Are you talking about two event handlers in the same script? If so, they don't run in separate threads. ActiveScript scripts only have one thread. Normally, everything you do would be atomic. However, since the Dictionary object lives in a different process (in Vista and above, anyway) the call to access it might let the second event handler call sneak in while the first one is waiting for a reply from the other process.

If you used a local boolean variable to control access, changes to that variable's state should be sufficiently atomic. However, because the problem isn't actually multiple threads but re-entrancy on the same thread, you have to figure out what you'll do in that other event handler if it can't get acquire a lock on the Dictionary object. It can't just block, because that'll cause a deadlock. That, unfortunately, is not an easy problem to solve. One thing you could do is queue a function that'll try again later, but then you run the risk that some third handler might fire and try to use the object after it should have been deleted by the second, and so on. Good luck with that part of it; this is the stuff that keeps programmers up nights.

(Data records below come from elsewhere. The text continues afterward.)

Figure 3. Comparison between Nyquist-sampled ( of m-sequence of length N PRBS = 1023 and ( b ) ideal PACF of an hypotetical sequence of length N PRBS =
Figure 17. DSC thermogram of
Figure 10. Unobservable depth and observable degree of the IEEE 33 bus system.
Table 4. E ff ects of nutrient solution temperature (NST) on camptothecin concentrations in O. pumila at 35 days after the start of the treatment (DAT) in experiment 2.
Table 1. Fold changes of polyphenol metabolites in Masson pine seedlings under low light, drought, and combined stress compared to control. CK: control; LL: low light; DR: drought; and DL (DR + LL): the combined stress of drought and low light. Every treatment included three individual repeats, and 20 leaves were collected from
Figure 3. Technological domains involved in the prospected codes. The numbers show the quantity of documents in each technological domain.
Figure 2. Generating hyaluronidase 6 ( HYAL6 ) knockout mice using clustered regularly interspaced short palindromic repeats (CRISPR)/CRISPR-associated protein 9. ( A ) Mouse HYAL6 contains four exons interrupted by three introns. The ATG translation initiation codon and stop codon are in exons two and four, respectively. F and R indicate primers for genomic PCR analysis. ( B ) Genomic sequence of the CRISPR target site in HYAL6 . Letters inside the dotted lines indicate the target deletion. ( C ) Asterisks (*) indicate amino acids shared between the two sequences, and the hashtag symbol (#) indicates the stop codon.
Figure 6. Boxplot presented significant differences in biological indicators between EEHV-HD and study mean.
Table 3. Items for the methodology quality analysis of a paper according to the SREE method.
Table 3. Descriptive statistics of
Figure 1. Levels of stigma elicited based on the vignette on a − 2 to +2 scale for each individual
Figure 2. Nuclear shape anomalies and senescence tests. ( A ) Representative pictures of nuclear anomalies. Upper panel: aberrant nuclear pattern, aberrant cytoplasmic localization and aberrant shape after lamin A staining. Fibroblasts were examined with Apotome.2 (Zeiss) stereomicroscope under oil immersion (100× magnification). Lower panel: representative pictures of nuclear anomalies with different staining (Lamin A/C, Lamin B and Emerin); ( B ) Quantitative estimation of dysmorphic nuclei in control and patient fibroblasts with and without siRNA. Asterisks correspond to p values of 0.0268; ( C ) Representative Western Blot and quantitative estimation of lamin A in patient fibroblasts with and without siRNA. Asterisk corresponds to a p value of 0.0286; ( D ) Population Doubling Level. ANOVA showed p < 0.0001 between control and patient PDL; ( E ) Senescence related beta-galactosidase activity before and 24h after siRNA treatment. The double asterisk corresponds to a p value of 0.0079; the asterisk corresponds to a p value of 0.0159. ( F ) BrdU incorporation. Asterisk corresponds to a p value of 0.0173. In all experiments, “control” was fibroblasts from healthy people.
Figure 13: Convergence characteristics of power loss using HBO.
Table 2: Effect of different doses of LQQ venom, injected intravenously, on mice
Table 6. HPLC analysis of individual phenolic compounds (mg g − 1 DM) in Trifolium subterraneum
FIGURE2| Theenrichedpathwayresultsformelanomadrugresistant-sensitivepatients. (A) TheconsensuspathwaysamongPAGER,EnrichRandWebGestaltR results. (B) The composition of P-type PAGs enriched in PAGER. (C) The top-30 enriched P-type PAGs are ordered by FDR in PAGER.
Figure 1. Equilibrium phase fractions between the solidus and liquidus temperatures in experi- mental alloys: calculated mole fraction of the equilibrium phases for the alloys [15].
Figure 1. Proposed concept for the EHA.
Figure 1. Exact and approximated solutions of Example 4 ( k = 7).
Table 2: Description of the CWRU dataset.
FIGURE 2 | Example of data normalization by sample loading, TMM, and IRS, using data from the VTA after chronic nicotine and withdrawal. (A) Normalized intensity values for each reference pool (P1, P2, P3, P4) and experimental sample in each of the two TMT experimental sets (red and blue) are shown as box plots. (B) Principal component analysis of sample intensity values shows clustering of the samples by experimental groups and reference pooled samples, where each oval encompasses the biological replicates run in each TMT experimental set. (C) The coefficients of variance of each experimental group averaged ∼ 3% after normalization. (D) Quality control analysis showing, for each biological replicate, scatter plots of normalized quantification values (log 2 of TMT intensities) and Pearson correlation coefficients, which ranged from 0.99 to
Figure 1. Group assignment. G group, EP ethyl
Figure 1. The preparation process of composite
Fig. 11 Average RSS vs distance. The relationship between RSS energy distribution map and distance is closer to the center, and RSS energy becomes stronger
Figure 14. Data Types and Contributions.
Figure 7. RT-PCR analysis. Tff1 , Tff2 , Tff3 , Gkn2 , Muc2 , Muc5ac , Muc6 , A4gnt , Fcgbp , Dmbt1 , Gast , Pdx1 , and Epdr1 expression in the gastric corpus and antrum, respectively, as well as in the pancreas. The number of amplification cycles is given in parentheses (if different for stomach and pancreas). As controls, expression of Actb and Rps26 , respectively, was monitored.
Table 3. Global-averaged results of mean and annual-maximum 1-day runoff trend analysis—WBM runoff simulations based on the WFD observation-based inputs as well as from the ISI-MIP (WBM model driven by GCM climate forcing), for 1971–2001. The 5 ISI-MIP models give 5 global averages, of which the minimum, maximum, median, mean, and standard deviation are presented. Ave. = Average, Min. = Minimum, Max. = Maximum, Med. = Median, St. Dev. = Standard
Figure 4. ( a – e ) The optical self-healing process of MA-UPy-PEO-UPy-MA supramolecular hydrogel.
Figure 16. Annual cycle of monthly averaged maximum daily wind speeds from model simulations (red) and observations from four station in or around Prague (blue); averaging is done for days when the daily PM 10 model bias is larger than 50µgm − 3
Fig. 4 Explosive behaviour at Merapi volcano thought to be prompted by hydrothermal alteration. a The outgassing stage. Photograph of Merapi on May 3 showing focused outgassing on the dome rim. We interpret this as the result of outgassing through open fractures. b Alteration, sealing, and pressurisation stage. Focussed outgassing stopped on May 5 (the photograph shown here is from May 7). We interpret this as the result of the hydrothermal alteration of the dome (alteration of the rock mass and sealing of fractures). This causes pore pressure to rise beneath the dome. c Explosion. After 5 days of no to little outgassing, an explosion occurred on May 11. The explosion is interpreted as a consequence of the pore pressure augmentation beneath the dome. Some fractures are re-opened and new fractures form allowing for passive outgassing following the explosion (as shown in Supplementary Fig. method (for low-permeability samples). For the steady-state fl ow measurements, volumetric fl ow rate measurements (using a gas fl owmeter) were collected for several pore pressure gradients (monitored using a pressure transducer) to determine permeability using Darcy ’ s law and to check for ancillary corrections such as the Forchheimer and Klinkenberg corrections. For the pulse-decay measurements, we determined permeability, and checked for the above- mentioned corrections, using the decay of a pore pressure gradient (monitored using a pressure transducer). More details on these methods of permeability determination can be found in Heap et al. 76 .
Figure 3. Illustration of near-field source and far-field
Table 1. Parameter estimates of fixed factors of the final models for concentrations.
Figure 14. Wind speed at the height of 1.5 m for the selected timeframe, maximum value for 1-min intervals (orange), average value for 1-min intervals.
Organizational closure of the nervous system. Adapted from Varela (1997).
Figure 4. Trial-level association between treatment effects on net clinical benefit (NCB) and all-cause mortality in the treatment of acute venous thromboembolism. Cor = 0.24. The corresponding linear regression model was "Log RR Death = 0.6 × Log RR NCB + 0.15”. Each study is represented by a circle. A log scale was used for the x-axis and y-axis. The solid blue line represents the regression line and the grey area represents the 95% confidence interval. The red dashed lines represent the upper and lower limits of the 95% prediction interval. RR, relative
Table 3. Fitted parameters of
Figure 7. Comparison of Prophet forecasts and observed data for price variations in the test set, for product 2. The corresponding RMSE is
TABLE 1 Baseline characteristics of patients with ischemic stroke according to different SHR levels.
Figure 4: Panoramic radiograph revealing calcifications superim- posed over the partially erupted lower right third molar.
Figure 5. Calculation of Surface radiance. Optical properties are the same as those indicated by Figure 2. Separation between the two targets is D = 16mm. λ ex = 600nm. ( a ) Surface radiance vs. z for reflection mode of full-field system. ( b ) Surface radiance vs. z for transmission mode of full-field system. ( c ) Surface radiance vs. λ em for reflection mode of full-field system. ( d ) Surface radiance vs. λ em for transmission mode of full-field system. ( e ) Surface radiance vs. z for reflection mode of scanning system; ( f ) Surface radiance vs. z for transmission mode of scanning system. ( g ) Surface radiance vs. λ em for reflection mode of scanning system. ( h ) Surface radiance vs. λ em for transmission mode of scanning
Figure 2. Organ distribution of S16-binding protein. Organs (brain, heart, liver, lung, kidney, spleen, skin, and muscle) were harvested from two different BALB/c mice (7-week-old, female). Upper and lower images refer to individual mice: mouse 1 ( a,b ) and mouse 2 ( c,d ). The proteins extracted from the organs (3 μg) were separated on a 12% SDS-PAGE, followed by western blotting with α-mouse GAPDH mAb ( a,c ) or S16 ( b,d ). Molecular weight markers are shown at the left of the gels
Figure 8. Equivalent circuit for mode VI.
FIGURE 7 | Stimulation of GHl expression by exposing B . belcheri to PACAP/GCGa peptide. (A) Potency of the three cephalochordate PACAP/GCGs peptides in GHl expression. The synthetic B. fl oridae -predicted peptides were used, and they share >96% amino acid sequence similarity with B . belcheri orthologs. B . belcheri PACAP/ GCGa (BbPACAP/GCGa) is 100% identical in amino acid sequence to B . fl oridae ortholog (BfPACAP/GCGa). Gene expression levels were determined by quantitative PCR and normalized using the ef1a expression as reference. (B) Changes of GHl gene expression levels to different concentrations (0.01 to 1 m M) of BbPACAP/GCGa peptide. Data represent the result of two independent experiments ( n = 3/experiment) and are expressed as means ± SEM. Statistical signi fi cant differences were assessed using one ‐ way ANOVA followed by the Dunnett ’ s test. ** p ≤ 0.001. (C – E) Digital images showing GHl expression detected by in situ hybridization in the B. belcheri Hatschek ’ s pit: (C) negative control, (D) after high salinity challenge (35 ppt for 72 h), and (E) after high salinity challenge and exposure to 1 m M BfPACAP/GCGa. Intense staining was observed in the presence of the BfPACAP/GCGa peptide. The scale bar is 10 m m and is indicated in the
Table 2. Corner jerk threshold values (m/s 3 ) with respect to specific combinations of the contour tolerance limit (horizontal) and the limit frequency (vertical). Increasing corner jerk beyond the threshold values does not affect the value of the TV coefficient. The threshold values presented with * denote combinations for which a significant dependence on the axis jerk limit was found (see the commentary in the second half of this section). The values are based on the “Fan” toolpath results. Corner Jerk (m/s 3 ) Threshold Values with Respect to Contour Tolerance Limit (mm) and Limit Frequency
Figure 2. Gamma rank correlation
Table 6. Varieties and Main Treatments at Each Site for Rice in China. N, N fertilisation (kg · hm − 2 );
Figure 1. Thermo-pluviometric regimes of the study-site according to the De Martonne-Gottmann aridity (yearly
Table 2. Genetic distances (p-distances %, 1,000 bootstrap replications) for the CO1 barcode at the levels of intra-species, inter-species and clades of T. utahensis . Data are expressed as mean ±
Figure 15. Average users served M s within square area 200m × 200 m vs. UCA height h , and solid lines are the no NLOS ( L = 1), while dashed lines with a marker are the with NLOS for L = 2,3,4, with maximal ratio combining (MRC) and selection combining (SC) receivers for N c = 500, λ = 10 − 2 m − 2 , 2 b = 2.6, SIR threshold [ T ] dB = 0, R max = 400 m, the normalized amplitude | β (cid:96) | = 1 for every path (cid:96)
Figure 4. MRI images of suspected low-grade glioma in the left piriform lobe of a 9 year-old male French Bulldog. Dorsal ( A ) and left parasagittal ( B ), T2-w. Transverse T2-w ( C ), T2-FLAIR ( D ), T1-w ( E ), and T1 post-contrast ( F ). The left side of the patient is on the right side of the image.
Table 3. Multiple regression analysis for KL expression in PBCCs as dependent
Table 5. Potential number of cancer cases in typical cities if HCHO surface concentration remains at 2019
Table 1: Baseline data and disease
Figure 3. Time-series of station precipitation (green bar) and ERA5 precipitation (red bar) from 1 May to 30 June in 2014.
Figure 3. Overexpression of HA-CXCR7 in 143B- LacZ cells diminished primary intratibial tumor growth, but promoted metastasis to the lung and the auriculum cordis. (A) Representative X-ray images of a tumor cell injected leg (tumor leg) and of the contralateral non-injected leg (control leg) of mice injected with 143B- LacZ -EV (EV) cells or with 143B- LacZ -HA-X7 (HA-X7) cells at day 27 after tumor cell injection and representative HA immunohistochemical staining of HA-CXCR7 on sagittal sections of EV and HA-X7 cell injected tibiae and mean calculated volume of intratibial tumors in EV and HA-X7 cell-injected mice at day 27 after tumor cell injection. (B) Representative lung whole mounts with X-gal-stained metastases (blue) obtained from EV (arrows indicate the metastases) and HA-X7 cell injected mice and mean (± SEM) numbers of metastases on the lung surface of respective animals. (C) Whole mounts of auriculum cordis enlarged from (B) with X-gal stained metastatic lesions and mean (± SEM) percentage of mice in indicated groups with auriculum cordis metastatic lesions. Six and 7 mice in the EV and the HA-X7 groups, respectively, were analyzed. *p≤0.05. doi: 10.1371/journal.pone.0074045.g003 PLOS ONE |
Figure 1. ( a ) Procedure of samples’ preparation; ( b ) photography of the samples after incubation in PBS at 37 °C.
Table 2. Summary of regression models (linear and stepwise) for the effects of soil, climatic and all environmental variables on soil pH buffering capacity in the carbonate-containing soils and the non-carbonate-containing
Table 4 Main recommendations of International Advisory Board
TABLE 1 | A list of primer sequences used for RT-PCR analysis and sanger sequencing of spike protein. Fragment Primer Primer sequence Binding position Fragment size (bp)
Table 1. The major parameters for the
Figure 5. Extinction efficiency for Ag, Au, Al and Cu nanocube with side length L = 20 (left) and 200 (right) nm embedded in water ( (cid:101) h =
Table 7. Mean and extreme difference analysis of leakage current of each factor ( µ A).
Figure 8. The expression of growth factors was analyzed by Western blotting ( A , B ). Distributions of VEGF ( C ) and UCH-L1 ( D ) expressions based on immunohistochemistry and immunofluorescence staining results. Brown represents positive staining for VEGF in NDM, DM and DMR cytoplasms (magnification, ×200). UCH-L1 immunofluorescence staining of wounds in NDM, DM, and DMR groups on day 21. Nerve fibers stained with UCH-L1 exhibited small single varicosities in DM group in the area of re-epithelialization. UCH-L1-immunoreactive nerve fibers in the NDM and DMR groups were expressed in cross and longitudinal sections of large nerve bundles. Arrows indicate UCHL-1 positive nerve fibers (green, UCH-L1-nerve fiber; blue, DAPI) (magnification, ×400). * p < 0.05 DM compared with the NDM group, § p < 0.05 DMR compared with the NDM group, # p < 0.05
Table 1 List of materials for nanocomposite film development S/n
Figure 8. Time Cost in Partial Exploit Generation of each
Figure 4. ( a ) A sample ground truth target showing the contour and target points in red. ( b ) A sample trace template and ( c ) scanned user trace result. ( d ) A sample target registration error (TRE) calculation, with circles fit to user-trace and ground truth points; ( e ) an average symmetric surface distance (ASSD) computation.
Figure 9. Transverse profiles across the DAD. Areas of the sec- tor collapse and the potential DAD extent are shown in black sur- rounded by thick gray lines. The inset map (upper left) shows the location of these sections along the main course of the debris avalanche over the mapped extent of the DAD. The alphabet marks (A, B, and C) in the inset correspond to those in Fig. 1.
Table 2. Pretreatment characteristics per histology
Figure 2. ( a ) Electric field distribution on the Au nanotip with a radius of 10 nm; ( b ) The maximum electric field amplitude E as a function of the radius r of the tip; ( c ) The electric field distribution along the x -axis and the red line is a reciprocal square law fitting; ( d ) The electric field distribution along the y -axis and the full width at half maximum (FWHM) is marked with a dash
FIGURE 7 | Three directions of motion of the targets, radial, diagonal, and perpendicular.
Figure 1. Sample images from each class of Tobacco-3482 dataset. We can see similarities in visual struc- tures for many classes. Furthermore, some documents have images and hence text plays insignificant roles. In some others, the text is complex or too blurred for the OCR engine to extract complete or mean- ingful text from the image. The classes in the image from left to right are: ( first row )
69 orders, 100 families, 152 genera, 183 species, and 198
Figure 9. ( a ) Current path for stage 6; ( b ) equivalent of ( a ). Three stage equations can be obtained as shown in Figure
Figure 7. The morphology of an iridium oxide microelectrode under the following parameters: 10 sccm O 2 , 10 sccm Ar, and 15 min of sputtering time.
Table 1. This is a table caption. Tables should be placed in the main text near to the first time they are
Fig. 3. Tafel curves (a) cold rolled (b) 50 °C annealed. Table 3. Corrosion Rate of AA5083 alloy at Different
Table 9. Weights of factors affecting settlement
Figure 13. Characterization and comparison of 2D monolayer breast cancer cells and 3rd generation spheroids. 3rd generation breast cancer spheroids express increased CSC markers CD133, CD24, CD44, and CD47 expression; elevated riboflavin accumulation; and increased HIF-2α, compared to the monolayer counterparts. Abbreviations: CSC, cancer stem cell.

There is a related topic having to do with multiple scripts trying to access the same shared object. In that case, you really are talking about synchronizing multiple threads, but you're also presumably talking about the possibility of having two scripts from two or even three different authors involved. When that's likely, the synchronization should be part of the shared object's public interface. If the shared object is implemented by an ActiveScript script, it will also run in a single thread, which means (again) that you can't make it block on failure, so in this case the calling script needs to block (or handle the failure to acquire a lock some other way, possibly by rescheduling the attempt. That depends on what your caller wants to do and whether it itself is in a situation that can't block, such as a keyboard event handler.) So, in addition to whatever other properties and methods your shared object might have, it would also have methods like "AttemptLock" and "Unlock." In the simplest case, there's no enforcement of any of this. An unscrupulous script could call Unlock without first succeeding at AttemptLock, or could just skip calling the lock functions at all, and that would break things. But as long as all of the object's clients adhere to the contract, it'd work. (This is just like critical sections in Win32 API programming: acquiring one is optional, and if even one thread fails to do so before working with a nominally protected resource, the whole house of cards falls down.)